Dangereux car, au moment où le populisme fait flores, surfer sur cette vague ne fait que le renforcer. Exprimer la fermeté de la puissance publique et garantir le droit légitime à la sécurité ne peut reposer sur de malheureuses petites phrases et des coups de menton.
Indigne, car notre pays est celui de l’humanisme, et c’est ainsi qu’il a toujours préféré tendre la main plutôt que de pointer du doigt.
Inutile, car cela ne changera rien, ni à la détresse de ceux qui vivent la pauvreté et l’insalubrité quotidienne, ni à l’exaspération de ceux qui vivent à proximité de ces camps ou de ceux qui sont choqués par le développement de la mendicité infantile.

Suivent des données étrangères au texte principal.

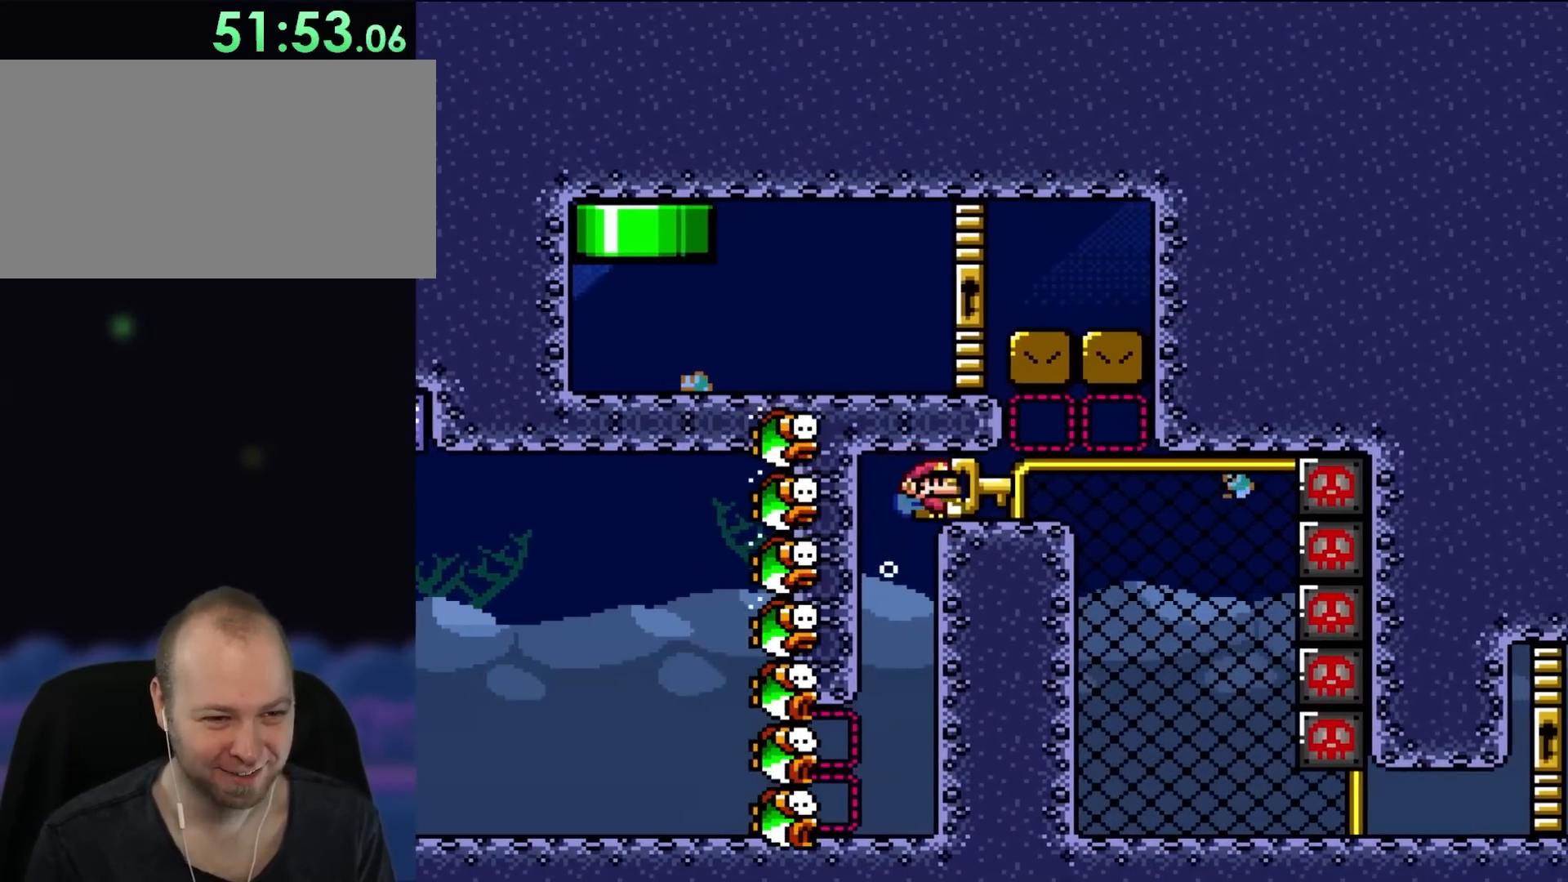
{"buttons": ["Y", "DPAD_DOWN", "DPAD_RIGHT"], "events": [[367, "DPAD_DOWN", "down"]]}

Si l’intégration des membres de la communauté Rom est complexe, ce n’est pas dans les déclarations à l’emporte-pièce que l’on trouvera des solutions. L’Éducation doit y prendre toute sa place, notamment en rappelant que la scolarité est autant un droit qu’une obligation. C’est un travail de fond dont nous avons besoin. Nous allons, à l’UNSA Éducation, y contribuer dans un de nos prochains « Questions de société ».

Tourner le dos au simplisme, impose que nous choisissions la voie, non pas de la concurrence, mais au contraire de la concordance des droits.